Basic Motorcycle Maintenance
If you are new into motorcycles and you have never owned one before then performing basic maintenance on your machine may seem a little daunting. Most rookies are happy just to take their motorcycle to the dealership they bought it from, but some maintenance may be needed before service checks and should be performed as and when they are needed. In this blog we look at some tips laid down by the MSF (Motorcycle Safety Foundation) to keep your bike in tip top condition and to keep you and your machine safe.
TCLOCS is an acronym that the MSF has issued to guide motorcycle owners about how to look after their machines.
- T – Tires and Wheels
- C – Controls
- L – Lights & Electrics
- – Oil
- C – Chassis
- S – Stands
Using the above will remind you of what to check and how to record the data you have gained, what you have done, and when to do it again.
Being stuck in some remote place with a flat tire is nobody’s idea of fun, to inspect your tires properly it is better when they are cold as the pressure will increase with heat.
- Check pressure to the right PSI
- Check for visible cracks, cuts in sidewalls, bulges or small punctures
- Check tread, look for wear or bald spots
- Check spokes for damage
- Make sure valve is fully working and not damaged in any way
Although not on the check list, it is important you check the brakes and that they are not squeaking, make sure front and back tires have pads that are complete and look for a safety line on them.
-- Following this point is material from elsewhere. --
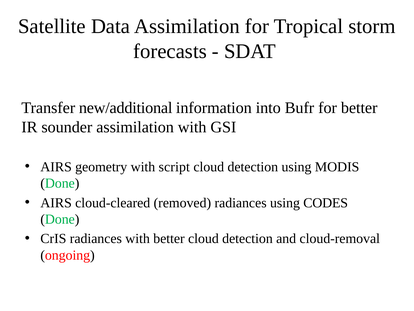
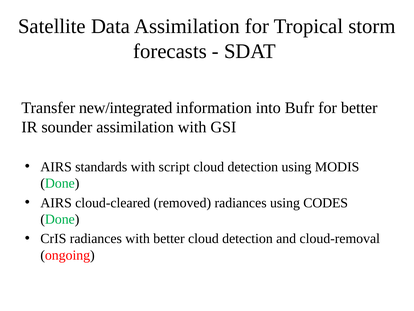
new/additional: new/additional -> new/integrated
geometry: geometry -> standards
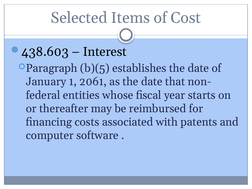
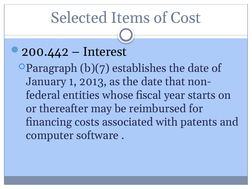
438.603: 438.603 -> 200.442
b)(5: b)(5 -> b)(7
2061: 2061 -> 2013
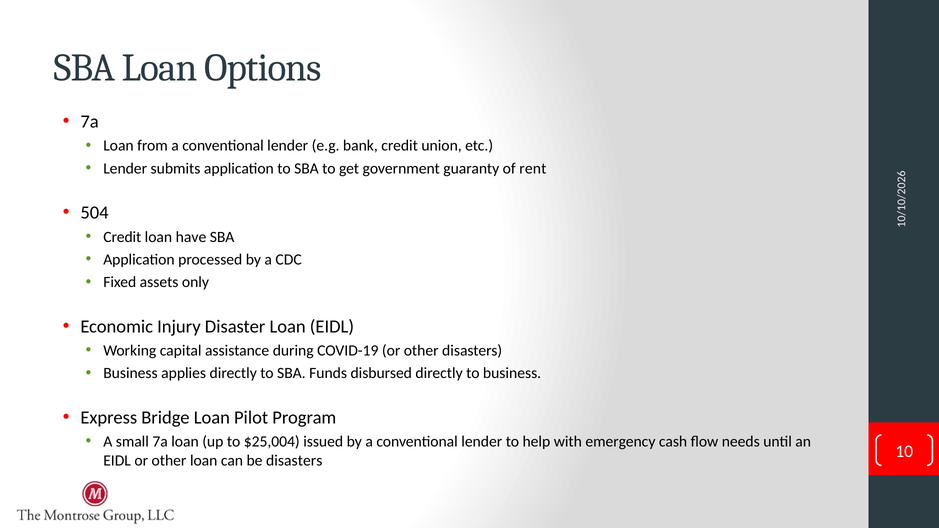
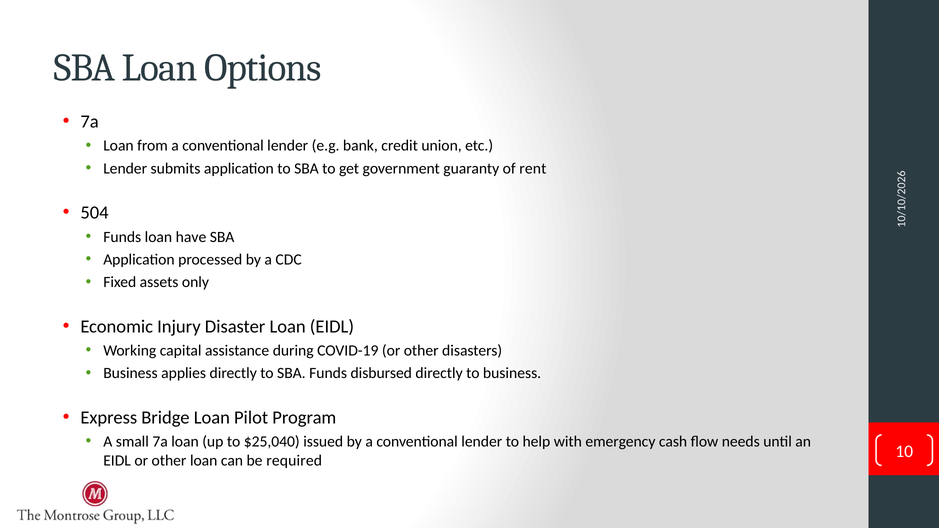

As a rule of thumb, if a pad is showing material, then change them. You will also need to check the brake fluid levels, normally there is a viewpoint in the master cylinder. Always ensure you use the same type of fluid, never mix types. If your brake lever pressure does not feel normal then the brakes may need bleeding.
If your machine is belt, chain or shaft you will need to check your drive system regularly.
- Belt – Belt systems are notoriously reliable if looked after, check for frayed edges, missing teeth or cracks
- Chain – chains do wear out, so attention is needed to them. Check the chain for slackness or if it looks slack. Look at the sprockets if the teeth are cupped, dulled down or have become hooked.
- Shaft – Probably look for expert advice from a technician is the best advice
If there is not enough lubricant in your engine it can lead to massive problems, and expensive repairs. It is essential that you check the engines oil levels on a regular basis. Changing oil should be done as shown in the owner’s manual, if you follow the correct steps then it is a fairly obvious procedure.
Keep your air filter clean, some are fitted with reusable air filters and these are by far the easiest to maintain. If your bike does not have one of these it is well worthwhile investing in one.
The battery is the key to the whole electrics system and you do not ever want to have a flat one. If you are going on a long journey check the charge, especially if the bike has not been used for a couple of weeks. Check that all the electrics function correctly on your bike, and also check your spark plugs and replace them as needed. These hints and tips could save you money at expensive garages, but the main reason you pay attention to maintenance is for safety and hassle-free riding.